In relationships between cheerleaders, trust is particularly important because when they execute stunts they depend on one another to stay safe, let alone perform the show.
“I swear, we’re telepathic or something,” Butler said. “We just read each other’s minds, especially within stunt groups. We all love each other, and we’re all very close, but you can see us even closer on the stunt group level because the four of you are all trying to make this extravagant show. When you throw a girl up in the air, you’re essentially making a show. This girl’s life is in all three of your hands, and she knows that our lives are in her hands because if she comes down the wrong way, she can hurt us.”
Stakes will be lower during basketball season, when the cheerleaders will cheer but not stunt, as stunting on a basketball court can be dangerous. In the spring, they will still meet, but practices will happen less frequently and focus on conditioning rather than stunting.

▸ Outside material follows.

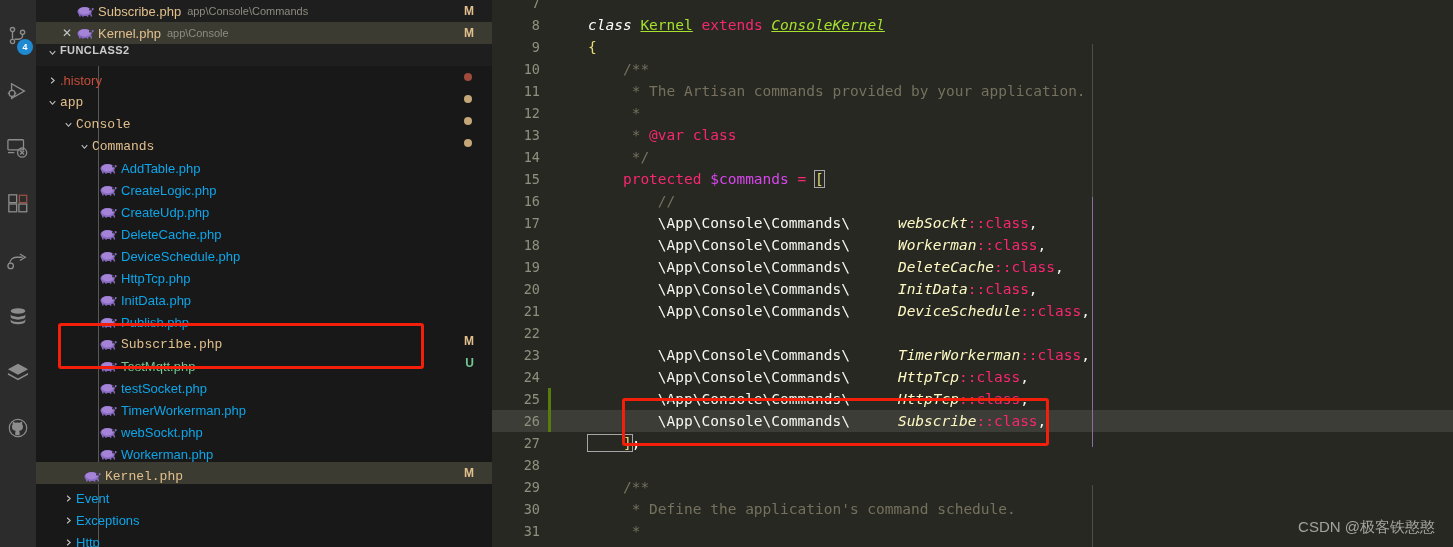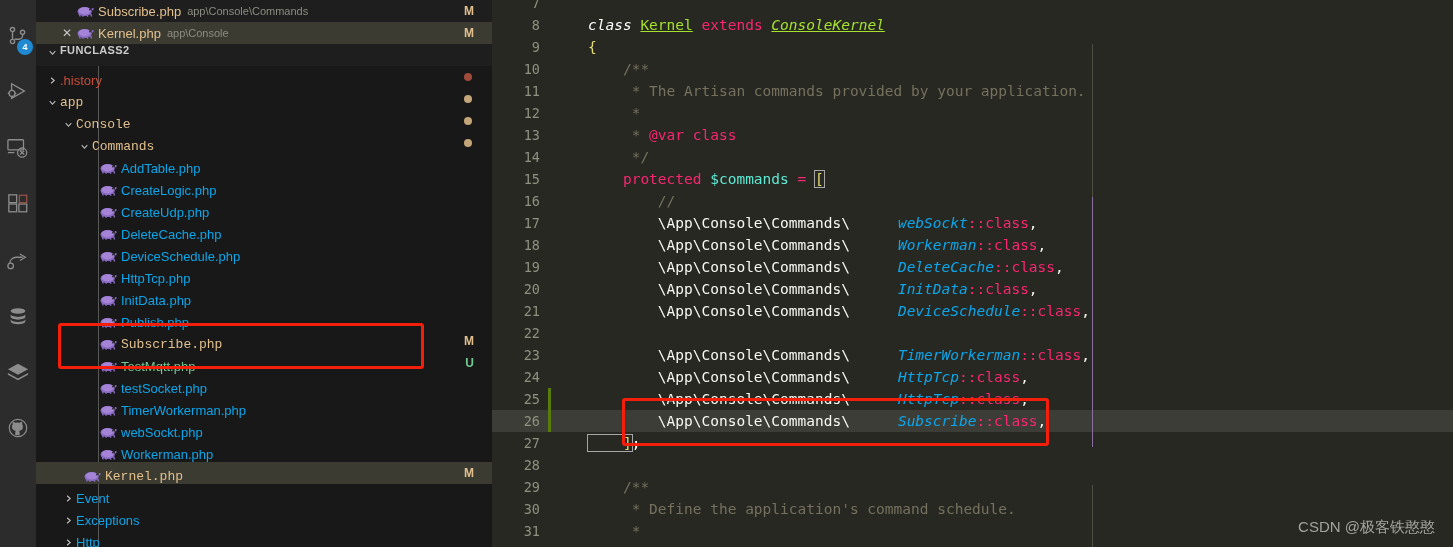"$commands" .t-var { color: #5eead4 -> #d946ef }
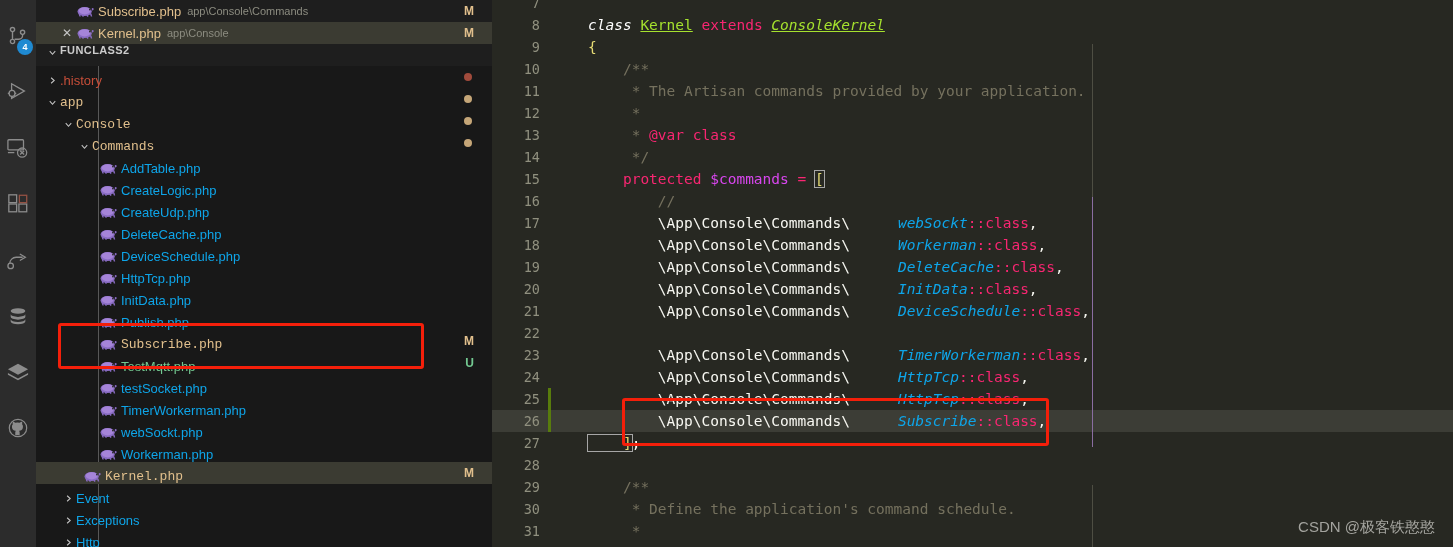"webSockt" .t-cls { color: #0ea5e9 -> #fef9c3 }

Still, they don’t plan to scale back the fight to be recognized as a team anytime soon. If anything, the squad will channel its surplus energy into appealing to the University as well as publicizing itself and its goals to the student body.
“Until everyone on this campus knows that cheerleading exists and that we rock and that we are not your stereotypical cheerleaders, I will not be happy,” Feldman-Piltch said.
Clarification: Justin LaSelva ’09, whose tweets were quoted at the beginning of this article, was not contacted for comment regarding his remarks.